Desconcertado e atordoado pela realidade da ressurreição do lendário rei Orc e vendo que o seu plano original de conquistar a rota comercial da fronteira estava saindo de controle, Khazar se retira do salão sem olhar para trás, com os seus guardas.

Finneas sorri de forma sarcástica, imaginando ter sido o vencedor.

Ele - que sempre foi uma marionete da vontade do seu patrão - não apenas conseguiu-o enganá-lo e humilhá-lo diante dos outros, como também dominou a arte negra da ressurreição dos mortos.

Dralok fica impassível em seu trono, enquanto é servido por seus áulicos, que lhe trazem fartas porçòes de comida e bebida em bandejas de ferro.

Era uma ironia do destino ser justamente revivido pelo mago que era servo do descendente dos cavaleiros que o mataram.

Só que Dralok tinha um senso político muito desenvolvido para um orc e sabia que Khazar poderia ser lhe útil... Por enquanto.

Mogul nada diz. Na realidade ele fora o vencedor moral deste jogo de intrigas e interesses. Embora mal soubesse ler, sua sabedoria era muito maior do que a de uma serpente milenar.
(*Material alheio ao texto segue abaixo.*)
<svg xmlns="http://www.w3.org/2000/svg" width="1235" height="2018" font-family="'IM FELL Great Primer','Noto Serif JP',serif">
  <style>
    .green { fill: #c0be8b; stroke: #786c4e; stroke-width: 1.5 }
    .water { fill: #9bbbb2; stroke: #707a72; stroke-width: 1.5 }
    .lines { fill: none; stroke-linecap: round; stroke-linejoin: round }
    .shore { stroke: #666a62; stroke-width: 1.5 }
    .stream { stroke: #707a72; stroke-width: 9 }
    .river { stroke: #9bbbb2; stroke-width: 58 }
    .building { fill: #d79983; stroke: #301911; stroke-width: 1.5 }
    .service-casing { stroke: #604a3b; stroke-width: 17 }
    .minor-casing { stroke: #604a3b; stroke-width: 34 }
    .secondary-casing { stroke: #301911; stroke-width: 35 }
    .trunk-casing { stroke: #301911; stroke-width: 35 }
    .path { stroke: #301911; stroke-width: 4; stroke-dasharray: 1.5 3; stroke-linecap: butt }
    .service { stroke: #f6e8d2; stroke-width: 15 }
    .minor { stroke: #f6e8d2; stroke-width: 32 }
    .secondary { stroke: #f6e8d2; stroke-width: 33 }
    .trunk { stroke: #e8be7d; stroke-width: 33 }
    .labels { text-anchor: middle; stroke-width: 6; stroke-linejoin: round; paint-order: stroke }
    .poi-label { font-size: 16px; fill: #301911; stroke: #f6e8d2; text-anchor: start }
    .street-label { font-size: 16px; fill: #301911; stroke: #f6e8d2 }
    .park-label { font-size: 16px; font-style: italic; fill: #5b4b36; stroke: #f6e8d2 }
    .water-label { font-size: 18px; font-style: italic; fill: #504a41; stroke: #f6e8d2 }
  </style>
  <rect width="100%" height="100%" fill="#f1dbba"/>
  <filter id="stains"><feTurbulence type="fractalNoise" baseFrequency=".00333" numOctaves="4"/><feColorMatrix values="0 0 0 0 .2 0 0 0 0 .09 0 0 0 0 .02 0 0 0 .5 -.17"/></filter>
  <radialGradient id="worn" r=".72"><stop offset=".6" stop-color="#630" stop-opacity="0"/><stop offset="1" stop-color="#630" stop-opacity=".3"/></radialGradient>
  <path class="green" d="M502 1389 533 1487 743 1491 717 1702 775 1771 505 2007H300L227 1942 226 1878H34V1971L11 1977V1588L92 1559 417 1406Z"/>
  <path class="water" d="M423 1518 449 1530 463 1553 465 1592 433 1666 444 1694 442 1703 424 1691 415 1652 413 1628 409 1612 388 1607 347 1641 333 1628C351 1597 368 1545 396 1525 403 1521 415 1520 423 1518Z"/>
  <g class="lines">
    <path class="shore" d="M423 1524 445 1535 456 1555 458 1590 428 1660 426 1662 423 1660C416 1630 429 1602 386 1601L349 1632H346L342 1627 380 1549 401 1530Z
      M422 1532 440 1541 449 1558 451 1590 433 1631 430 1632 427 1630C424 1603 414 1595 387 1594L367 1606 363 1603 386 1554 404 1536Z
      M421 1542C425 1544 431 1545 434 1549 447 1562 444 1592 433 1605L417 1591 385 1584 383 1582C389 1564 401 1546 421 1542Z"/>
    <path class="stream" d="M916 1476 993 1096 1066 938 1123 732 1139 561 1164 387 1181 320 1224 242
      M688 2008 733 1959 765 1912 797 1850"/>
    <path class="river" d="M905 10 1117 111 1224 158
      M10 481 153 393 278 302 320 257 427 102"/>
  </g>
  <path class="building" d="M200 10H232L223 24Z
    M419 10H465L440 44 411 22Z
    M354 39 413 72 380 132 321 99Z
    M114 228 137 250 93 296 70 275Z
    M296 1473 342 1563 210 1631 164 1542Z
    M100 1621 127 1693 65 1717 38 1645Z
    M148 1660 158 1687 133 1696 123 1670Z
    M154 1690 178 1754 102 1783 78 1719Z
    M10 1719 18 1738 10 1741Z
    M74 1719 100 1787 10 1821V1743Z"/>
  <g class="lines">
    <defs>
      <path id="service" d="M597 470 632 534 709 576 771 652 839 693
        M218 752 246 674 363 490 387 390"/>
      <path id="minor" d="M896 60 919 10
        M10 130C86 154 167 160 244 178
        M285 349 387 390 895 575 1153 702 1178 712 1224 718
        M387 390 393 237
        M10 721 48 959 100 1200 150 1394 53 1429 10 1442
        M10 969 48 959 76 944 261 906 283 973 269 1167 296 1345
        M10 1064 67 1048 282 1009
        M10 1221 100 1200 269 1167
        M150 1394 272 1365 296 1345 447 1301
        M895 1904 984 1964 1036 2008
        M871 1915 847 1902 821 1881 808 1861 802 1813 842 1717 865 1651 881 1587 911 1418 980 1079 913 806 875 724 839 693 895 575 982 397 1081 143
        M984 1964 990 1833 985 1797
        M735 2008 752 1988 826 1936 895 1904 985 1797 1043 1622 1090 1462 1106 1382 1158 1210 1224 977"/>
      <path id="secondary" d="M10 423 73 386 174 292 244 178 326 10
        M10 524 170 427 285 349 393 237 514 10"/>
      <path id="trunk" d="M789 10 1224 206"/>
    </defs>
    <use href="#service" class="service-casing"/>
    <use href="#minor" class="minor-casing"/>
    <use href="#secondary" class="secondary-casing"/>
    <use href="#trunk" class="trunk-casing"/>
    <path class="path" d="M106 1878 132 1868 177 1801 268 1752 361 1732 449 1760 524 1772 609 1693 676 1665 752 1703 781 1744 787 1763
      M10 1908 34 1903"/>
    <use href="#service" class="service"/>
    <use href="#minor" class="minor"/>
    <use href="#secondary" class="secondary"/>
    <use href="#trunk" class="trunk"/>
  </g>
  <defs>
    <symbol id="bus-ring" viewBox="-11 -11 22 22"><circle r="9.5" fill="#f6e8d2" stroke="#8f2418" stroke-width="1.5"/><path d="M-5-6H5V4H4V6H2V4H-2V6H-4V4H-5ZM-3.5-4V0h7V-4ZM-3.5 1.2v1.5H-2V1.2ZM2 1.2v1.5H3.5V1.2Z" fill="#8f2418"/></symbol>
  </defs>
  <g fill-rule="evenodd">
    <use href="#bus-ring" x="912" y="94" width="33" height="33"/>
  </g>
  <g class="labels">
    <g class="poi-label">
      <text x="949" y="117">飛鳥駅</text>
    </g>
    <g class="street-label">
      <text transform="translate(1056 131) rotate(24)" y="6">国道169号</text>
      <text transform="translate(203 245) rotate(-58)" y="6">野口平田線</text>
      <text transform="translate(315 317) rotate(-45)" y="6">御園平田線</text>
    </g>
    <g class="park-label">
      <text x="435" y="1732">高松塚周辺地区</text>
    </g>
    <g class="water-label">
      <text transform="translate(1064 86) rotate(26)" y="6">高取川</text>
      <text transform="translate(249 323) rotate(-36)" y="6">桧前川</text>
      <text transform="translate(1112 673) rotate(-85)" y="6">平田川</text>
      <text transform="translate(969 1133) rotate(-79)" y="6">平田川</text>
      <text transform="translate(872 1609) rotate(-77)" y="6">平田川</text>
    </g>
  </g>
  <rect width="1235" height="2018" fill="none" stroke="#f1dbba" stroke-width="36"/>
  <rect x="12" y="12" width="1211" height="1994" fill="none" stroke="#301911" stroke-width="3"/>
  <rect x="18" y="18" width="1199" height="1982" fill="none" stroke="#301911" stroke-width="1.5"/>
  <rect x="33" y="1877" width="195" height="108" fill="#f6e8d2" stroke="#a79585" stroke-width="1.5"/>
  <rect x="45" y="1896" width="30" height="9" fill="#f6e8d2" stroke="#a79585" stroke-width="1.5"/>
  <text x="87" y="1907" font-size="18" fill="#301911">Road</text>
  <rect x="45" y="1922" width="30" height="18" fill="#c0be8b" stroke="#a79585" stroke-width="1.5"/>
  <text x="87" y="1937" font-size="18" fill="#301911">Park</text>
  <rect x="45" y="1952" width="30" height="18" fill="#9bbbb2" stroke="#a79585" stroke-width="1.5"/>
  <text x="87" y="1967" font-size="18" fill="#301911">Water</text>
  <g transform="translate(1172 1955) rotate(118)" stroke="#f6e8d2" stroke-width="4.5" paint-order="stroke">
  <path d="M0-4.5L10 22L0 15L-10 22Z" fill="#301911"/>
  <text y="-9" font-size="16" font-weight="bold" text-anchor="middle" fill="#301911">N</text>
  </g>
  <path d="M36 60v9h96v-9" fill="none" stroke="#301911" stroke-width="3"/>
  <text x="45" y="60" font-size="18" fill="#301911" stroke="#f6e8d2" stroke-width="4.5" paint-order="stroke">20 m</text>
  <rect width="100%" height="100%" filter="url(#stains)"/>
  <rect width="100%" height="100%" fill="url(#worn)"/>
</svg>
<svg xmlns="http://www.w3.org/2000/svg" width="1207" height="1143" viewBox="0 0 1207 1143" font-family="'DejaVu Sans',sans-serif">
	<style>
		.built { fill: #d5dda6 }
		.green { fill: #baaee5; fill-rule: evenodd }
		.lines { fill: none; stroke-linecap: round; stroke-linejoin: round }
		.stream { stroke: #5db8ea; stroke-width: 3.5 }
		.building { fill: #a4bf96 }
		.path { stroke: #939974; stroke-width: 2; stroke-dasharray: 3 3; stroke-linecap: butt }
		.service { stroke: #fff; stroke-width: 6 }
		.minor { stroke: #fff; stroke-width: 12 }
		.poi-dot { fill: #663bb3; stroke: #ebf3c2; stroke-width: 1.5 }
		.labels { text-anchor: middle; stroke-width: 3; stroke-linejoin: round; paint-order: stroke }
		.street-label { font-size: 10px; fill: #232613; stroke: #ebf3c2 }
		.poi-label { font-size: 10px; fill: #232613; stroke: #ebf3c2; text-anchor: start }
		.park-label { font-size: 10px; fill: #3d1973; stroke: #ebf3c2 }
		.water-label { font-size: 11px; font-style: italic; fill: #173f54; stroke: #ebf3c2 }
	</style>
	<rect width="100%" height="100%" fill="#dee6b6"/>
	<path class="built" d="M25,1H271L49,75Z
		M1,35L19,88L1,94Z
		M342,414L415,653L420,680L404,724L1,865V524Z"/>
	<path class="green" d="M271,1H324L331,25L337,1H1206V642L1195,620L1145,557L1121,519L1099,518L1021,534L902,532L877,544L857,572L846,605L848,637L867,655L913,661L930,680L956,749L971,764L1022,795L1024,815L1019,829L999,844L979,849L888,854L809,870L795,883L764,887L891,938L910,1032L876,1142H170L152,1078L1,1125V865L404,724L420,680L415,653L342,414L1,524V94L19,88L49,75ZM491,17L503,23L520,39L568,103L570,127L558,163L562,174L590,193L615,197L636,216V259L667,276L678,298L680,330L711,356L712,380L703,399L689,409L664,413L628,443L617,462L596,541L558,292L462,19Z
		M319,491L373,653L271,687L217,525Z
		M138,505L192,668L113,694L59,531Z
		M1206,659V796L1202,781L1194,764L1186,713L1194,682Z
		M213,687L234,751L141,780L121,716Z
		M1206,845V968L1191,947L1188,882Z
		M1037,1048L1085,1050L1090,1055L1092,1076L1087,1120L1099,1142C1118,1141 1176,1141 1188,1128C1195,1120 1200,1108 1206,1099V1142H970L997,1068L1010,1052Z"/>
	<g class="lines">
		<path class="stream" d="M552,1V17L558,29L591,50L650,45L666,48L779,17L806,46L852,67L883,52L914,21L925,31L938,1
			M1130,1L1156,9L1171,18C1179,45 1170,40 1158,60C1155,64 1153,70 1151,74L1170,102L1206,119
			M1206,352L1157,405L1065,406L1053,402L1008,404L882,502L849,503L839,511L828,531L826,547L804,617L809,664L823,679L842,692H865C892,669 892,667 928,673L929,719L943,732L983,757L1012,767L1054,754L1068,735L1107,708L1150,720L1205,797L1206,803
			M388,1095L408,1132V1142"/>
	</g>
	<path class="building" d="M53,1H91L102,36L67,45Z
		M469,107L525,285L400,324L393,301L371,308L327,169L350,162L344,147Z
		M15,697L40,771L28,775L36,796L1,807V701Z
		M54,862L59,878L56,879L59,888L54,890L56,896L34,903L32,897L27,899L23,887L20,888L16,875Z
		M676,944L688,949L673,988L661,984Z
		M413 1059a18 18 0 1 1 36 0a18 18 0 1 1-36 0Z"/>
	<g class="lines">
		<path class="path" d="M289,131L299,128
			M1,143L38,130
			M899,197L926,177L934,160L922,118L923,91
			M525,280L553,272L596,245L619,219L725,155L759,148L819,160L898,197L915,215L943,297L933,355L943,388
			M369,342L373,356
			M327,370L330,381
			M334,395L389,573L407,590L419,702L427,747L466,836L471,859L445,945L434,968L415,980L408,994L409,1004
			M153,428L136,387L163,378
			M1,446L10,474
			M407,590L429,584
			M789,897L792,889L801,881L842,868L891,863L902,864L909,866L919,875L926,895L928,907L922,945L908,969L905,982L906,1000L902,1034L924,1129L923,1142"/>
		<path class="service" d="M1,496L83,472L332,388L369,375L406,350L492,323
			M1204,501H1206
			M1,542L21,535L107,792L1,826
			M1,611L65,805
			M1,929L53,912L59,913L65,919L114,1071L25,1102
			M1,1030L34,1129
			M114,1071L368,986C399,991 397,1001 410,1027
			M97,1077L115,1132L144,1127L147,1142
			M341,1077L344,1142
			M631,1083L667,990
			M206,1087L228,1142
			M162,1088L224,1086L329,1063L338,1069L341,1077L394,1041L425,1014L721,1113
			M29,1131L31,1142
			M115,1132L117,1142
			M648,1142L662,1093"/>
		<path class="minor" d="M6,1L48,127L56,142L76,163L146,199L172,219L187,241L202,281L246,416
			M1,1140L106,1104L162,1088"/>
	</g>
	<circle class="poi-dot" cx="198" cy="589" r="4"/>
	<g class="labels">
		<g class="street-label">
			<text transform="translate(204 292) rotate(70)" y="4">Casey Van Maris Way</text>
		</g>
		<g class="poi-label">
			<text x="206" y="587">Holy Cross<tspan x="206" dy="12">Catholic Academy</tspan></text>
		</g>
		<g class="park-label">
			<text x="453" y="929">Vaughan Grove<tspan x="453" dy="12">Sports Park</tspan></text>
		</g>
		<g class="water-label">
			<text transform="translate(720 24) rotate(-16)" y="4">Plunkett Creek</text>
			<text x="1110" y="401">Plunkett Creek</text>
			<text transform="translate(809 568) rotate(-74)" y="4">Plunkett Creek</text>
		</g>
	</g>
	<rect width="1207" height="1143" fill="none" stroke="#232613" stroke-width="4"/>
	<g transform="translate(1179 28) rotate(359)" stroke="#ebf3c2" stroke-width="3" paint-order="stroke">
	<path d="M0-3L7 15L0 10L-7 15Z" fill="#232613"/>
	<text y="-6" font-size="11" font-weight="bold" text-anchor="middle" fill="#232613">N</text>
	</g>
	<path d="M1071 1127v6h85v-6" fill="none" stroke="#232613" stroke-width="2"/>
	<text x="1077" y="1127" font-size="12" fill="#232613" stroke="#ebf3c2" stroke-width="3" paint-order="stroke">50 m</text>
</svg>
Ele não apenas manipulara Finneas, apelando para sua ganância e sede de vingança, como também tinha agora sob seu controle, o maior dos líderes orcs de todos os tempos. O encantamento de controle mental que implantara em Dralok dera resultado. Ele seria agora o instrumento maior da execução do seu plano de vingança não apenas contra Smallville, mas contra todo um reinado.